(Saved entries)
-*-
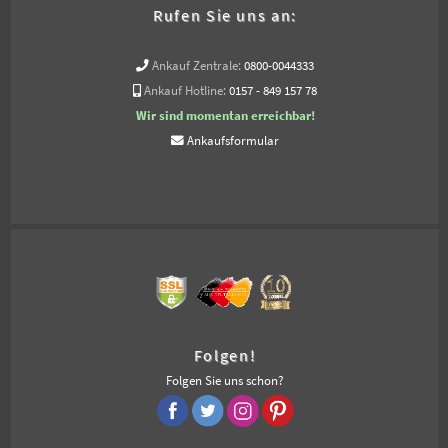
Rufen Sie uns an:
Ankauf Zentrale:
0800-0044333
Ankauf Hotline:
0157 - 849 157 78
Wir sind momentan erreichbar!
Ankaufsformular
Folgen!
Folgen Sie uns schon?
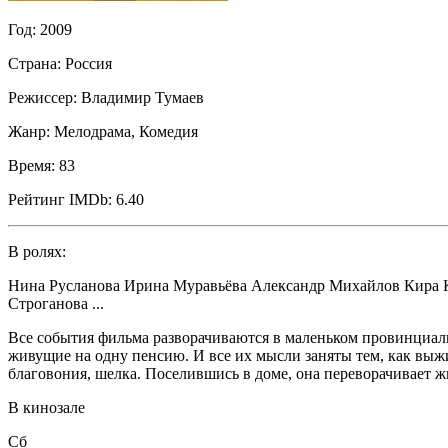
Год:
2009
Страна:
Россия
Режиссер:
Владимир Тумаев
Жанр:
Мелодрама, Комедия
Время:
83
Рейтинг IMDb:
6.40
В ролях:
Нина Русланова Ирина Муравьёва Александр Михайлов Кира 
Строганова ...
Все события фильма разворачиваются в маленьком провинциаль
живущие на одну пенсию. И все их мысли заняты тем, как выжи
благовония, шелка. Поселившись в доме, она переворачивает жи
В кинозале
Сб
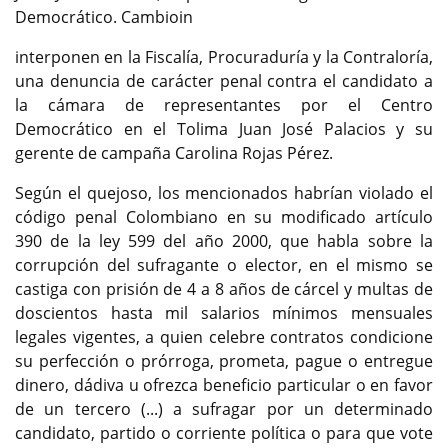
Democrático. Cambioin
interponen en la Fiscalía, Procuraduría y la Contraloría,
una denuncia de carácter penal contra el candidato a
la cámara de representantes por el Centro
Democrático en el Tolima Juan José Palacios y su
gerente de campaña Carolina Rojas Pérez.
Según el quejoso, los mencionados habrían violado el
código penal Colombiano en su modificado artículo
390 de la ley 599 del año 2000, que habla sobre la
corrupción del sufragante o elector, en el mismo se
castiga con prisión de 4 a 8 años de cárcel y multas de
doscientos hasta mil salarios mínimos mensuales
legales vigentes, a quien celebre contratos condicione
su perfección o prórroga, prometa, pague o entregue
dinero, dádiva u ofrezca beneficio particular o en favor
de un tercero (...) a sufragar por un determinado
candidato, partido o corriente política o para que vote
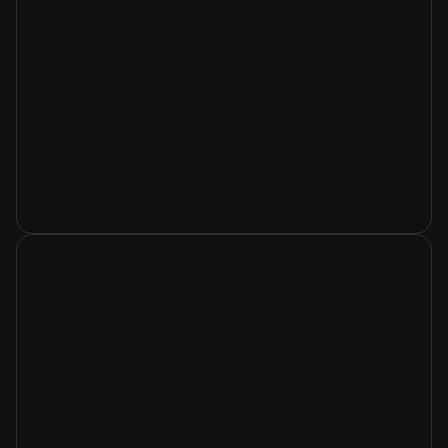
🌟 Tu Tienda Siempre Disponible
Ofrecemos un tiempo de actividad excepcional
del 99.999% en nuestros planes superiores.
Mantén felices a tus visitantes con una tienda
siempre online y lista para vender.
Certificado SSL gratuito
Te brindamos el certificados SSL gratuito para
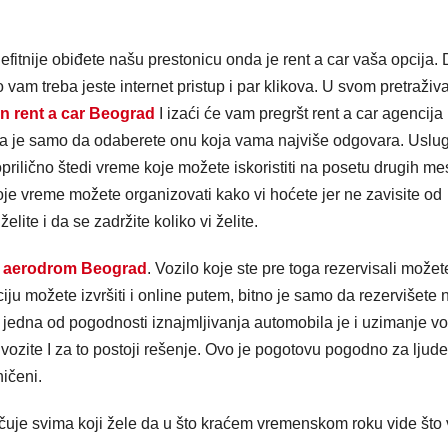
 jefitnije obiđete našu prestonicu onda je rent a car vaša opcija.
vam treba jeste internet pristup i par klikova. U svom pretraživ
tin rent a car Beograd
I izaći će vam pregršt rent a car agencija
a je samo da odaberete onu koja vama najviše odgovara. Uslu
rilično štedi vreme koje možete iskoristiti na posetu drugih me
oje vreme možete organizovati kako vi hoćete jer ne zavisite od
lite i da se zadržite koliko vi želite.
ar aerodrom Beograd
. Vozilo koje ste pre toga rezervisali možet
u možete izvršiti i online putem, bitno je samo da rezervišete 
 jedna od pogodnosti iznajmljivanja automobila je i uzimanje v
 vozite I za to postoji rešenje. Ovo je pogotovu pogodno za ljude
ničeni.
čuje svima koji žele da u što kraćem vremenskom roku vide što v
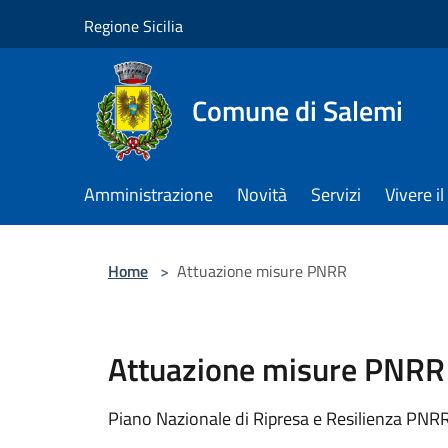
Salta al contenuto principale
Regione Sicilia
Comune di Salemi
Amministrazione
Novità
Servizi
Vivere 
Home
>
Attuazione misure PNRR
Attuazione misure PNRR
Piano Nazionale di Ripresa e Resilienza PNRR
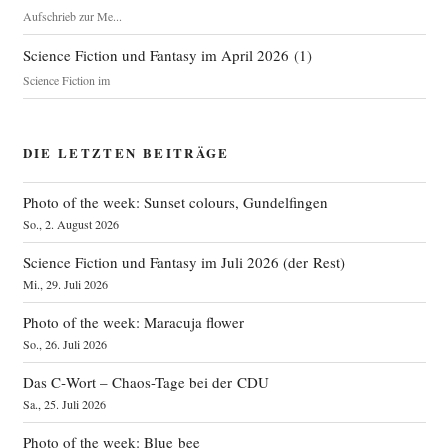
Aufschrieb zur Me...
Science Fiction und Fantasy im April 2026
(
1
)
Science Fiction im
DIE LETZTEN BEITRÄGE
Photo of the week: Sunset colours, Gundelfingen
So., 2. August 2026
Science Fiction und Fantasy im Juli 2026 (der Rest)
Mi., 29. Juli 2026
Photo of the week: Maracuja flower
So., 26. Juli 2026
Das C‑Wort – Chaos-Tage bei der CDU
Sa., 25. Juli 2026
Photo of the week: Blue bee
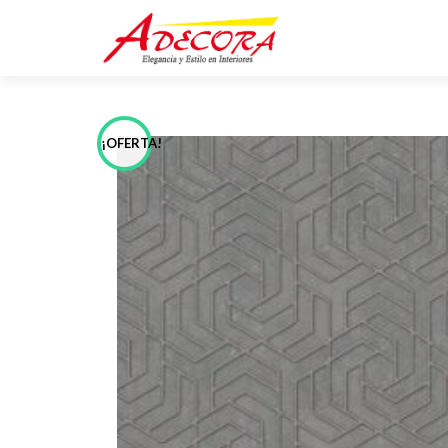
¡OFERTA!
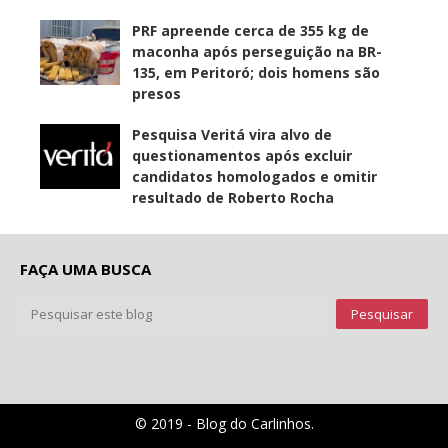
PRF apreende cerca de 355 kg de
maconha após perseguição na BR-
135, em Peritoró; dois homens são
presos
Pesquisa Veritá vira alvo de
questionamentos após excluir
candidatos homologados e omitir
resultado de Roberto Rocha
FAÇA UMA BUSCA
© 2019 - Blog do Carlinhos.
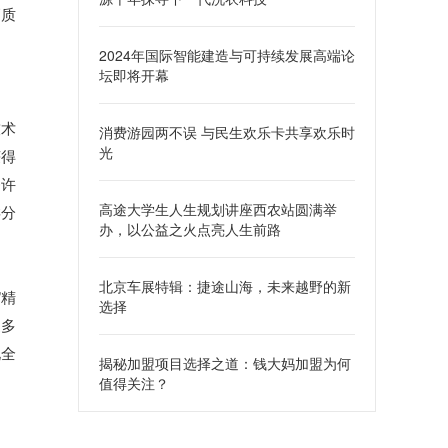
高质
2024年国际智能建造与可持续发展高端论
坛即将开幕
技术
消费游园两不误 与民生欢乐卡共享欢乐时
光
获得
务许
高途大学生人生规划讲座西农站圆满举
类分
办，以公益之火点亮人生前路
北京车展特辑：捷途山海，未来越野的新
”精
选择
更多
化全
揭秘加盟项目选择之道：钱大妈加盟为何
值得关注？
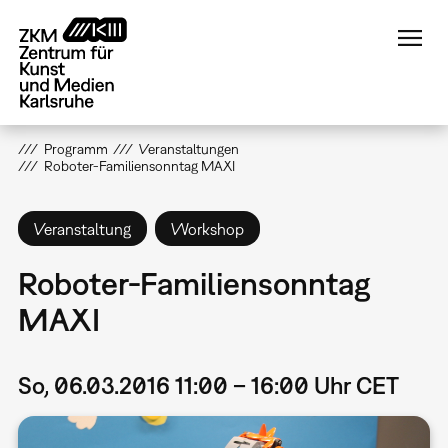
Direkt
zum
Inhalt
Programm
Veranstaltungen
Roboter-Familiensonntag MAXI
Veranstaltung
Workshop
Roboter-Familiensonntag
MAXI
So, 06.03.2016 11:00 – 16:00 Uhr CET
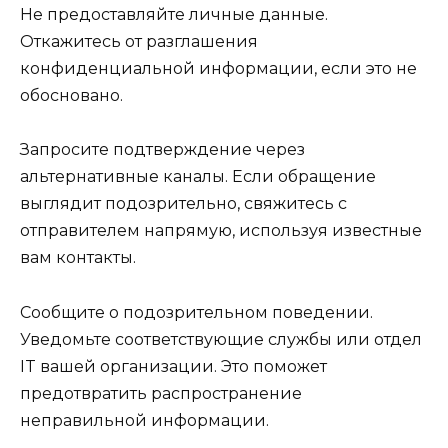
Не предоставляйте личные данные.
Откажитесь от разглашения
конфиденциальной информации, если это не
обосновано.
Запросите подтверждение через
альтернативные каналы. Если обращение
выглядит подозрительно, свяжитесь с
отправителем напрямую, используя известные
вам контакты.
Сообщите о подозрительном поведении.
Уведомьте соответствующие службы или отдел
IT вашей организации. Это поможет
предотвратить распространение
неправильной информации.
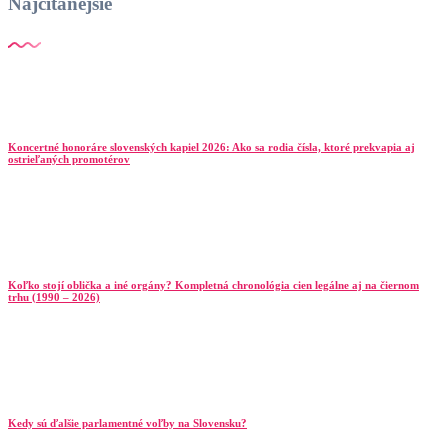
Najčítanejšie
Koncertné honoráre slovenských kapiel 2026: Ako sa rodia čísla, ktoré prekvapia aj
ostrieľaných promotérov
Koľko stojí oblička a iné orgány? Kompletná chronológia cien legálne aj na čiernom
trhu (1990 – 2026)
Kedy sú ďalšie parlamentné voľby na Slovensku?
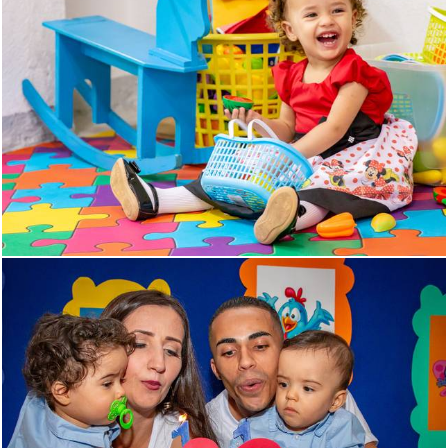
1062
39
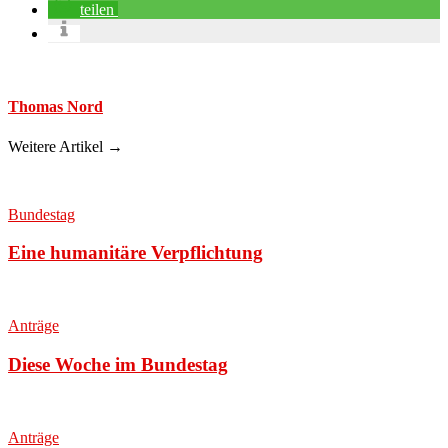
teilen
Thomas Nord
Weitere Artikel →
Bundestag
Eine humanitäre Verpflichtung
Anträge
Diese Woche im Bundestag
Anträge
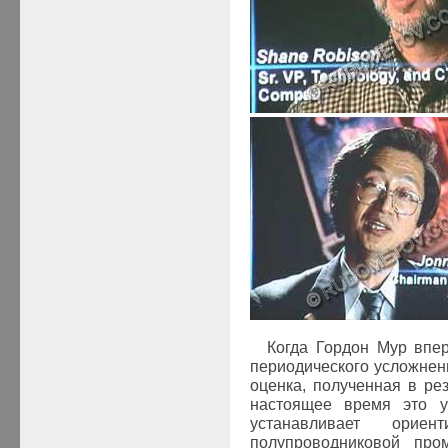
Когда Гордон Мур впе
периодического усложнени
оценка, полученная в ре
настоящее время это у
устанавливает орие
полупроводниковой про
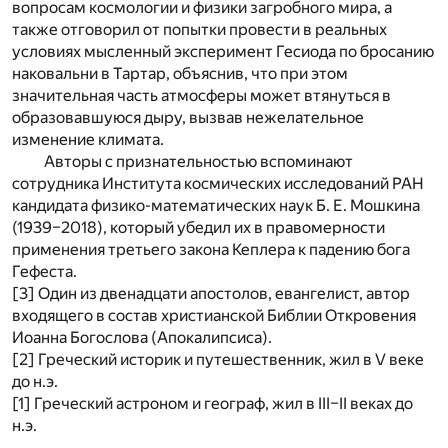
вопросам космологии и физики загробного мира, а
также отговорил от попытки провести в реальных
условиях мысленный эксперимент Гесиода по бросанию
наковальни в Тартар, объяснив, что при этом
значительная часть атмосферы может втянуться в
образовавшуюся дыру, вызвав нежелательное
изменение климата.
Авторы с признательностью вспоминают
сотрудника Института космических исследований РАН
кандидата физико-математических наук Б. Е. Мошкина
(1939–2018), который убедил их в правомерности
применения третьего закона Кеплера к падению бога
Гефеста.
[3]
Один из двенадцати апостолов, евангелист, автор
входящего в состав христианской Библии Откровения
Иоанна Богослова (Апокалипсиса).
[2]
Греческий историк и путешественник, жил в V веке
до н.э.
[1]
Греческий астроном и географ, жил в III–II веках до
н.э.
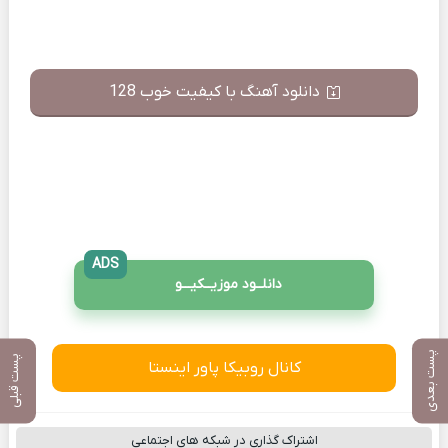
دانلود آهنگ با کیفیت خوب 128
ADS
دانلــود موزیــکیـــو
پست بعدی
پست قبلی
کانال روبیکا پاور اینستا
اشتراک گذاری در شبکه های اجتماعی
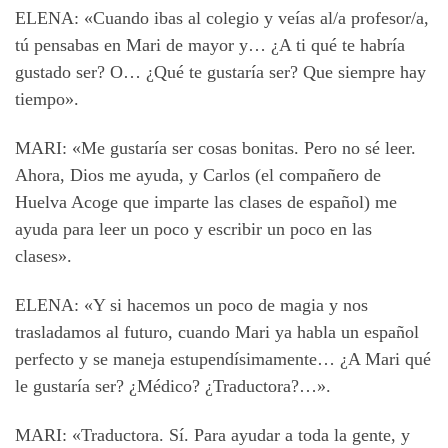
ELENA: «Cuando ibas al colegio y veías al/a profesor/a,
tú pensabas en Mari de mayor y… ¿A ti qué te habría
gustado ser? O… ¿Qué te gustaría ser? Que siempre hay
tiempo».
MARI: «Me gustaría ser cosas bonitas. Pero no sé leer.
Ahora, Dios me ayuda, y Carlos (el compañero de
Huelva Acoge que imparte las clases de español) me
ayuda para leer un poco y escribir un poco en las
clases».
ELENA: «Y si hacemos un poco de magia y nos
trasladamos al futuro, cuando Mari ya habla un español
perfecto y se maneja estupendísimamente… ¿A Mari qué
le gustaría ser? ¿Médico? ¿Traductora?…».
MARI: «Traductora. Sí. Para ayudar a toda la gente, y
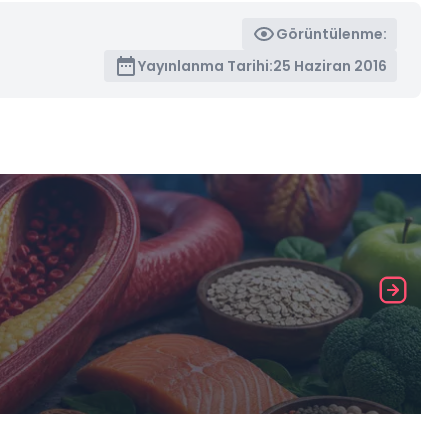
Görüntülenme:
Yayınlanma Tarihi:
25 Haziran 2016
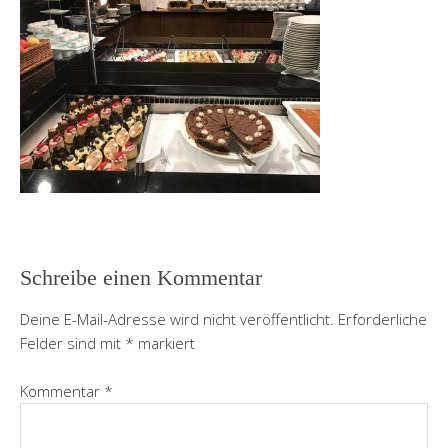
Schreibe einen Kommentar
Deine E-Mail-Adresse wird nicht veröffentlicht.
Erforderliche
Felder sind mit
*
markiert
Kommentar
*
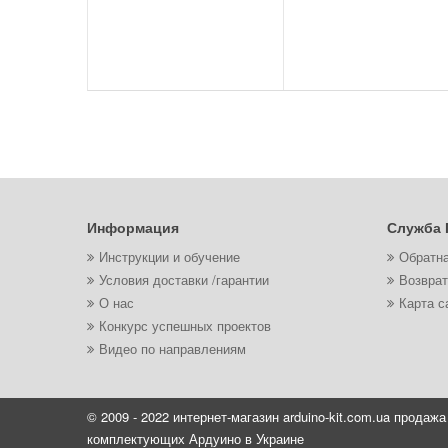
Информация
Служба 
Инструкции и обучение
Обратна
Условия доставки /гарантии
Возврат
О нас
Карта с
Конкурс успешных проектов
Видео по направлениям
© 2009 - 2022 интернет-магазин arduino-kit.com.ua продажа
комплектующих Ардуино в Украине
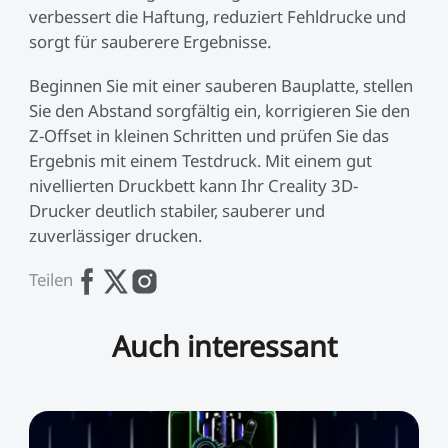
verbessert die Haftung, reduziert Fehldrucke und
sorgt für sauberere Ergebnisse.
Beginnen Sie mit einer sauberen Bauplatte, stellen
Sie den Abstand sorgfältig ein, korrigieren Sie den
Z-Offset in kleinen Schritten und prüfen Sie das
Ergebnis mit einem Testdruck. Mit einem gut
nivellierten Druckbett kann Ihr Creality 3D-
Drucker deutlich stabiler, sauberer und
zuverlässiger drucken.
Teilen
Auch interessant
-*-
**Activity:** Starting with the line above that holds "наковальни в Тартар, объяснив, что при этом" and stopping with the line that holds "сотрудника Института космических", reproduce each line exactly, omitting all other lines.

**Exercise output:**
наковальни в Тартар, объяснив, что при этом
значительная часть атмосферы может втянуться в
образовавшуюся дыру, вызвав нежелательное
изменение климата.
Авторы с признательностью вспоминают
сотрудника Института космических исследований РАН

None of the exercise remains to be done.